Assigned task: Your task is to copy every line of the entries that contains "controlled".

───── Information shown

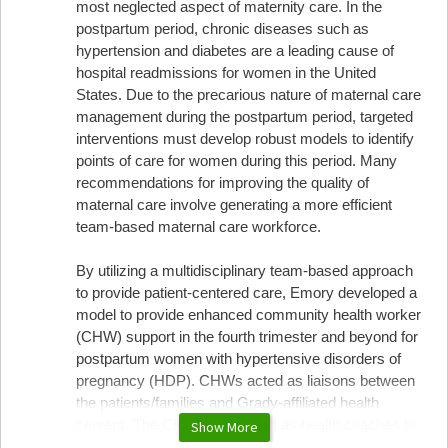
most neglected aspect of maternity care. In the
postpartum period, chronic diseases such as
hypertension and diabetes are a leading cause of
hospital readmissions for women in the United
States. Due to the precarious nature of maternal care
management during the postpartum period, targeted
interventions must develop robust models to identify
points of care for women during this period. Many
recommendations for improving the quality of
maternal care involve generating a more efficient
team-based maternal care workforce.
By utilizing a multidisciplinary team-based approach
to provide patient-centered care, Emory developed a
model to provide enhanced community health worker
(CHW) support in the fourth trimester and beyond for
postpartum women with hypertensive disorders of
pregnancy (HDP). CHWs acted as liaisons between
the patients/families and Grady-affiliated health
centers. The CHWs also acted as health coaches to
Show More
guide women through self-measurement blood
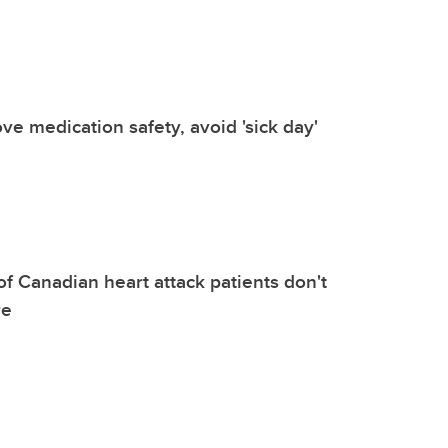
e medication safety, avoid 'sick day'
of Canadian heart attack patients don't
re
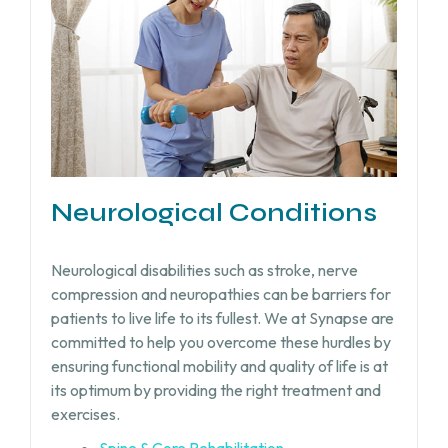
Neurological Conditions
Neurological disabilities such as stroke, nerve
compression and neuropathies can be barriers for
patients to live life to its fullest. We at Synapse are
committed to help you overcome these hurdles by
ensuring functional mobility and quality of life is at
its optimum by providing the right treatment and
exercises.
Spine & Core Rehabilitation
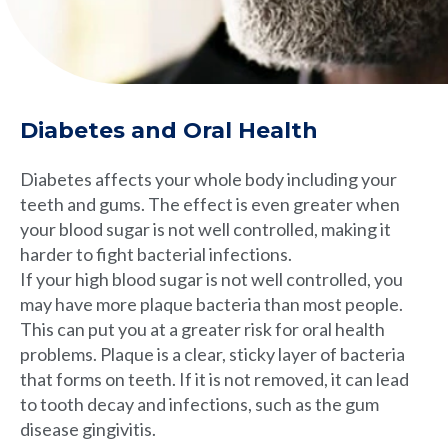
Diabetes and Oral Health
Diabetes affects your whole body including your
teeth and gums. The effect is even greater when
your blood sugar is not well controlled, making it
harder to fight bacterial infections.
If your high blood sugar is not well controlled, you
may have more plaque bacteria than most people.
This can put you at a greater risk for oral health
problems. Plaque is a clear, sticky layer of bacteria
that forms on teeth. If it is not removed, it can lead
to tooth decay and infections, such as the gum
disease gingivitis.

──────────

The completed task:
your blood sugar is not well controlled, making it
If your high blood sugar is not well controlled, you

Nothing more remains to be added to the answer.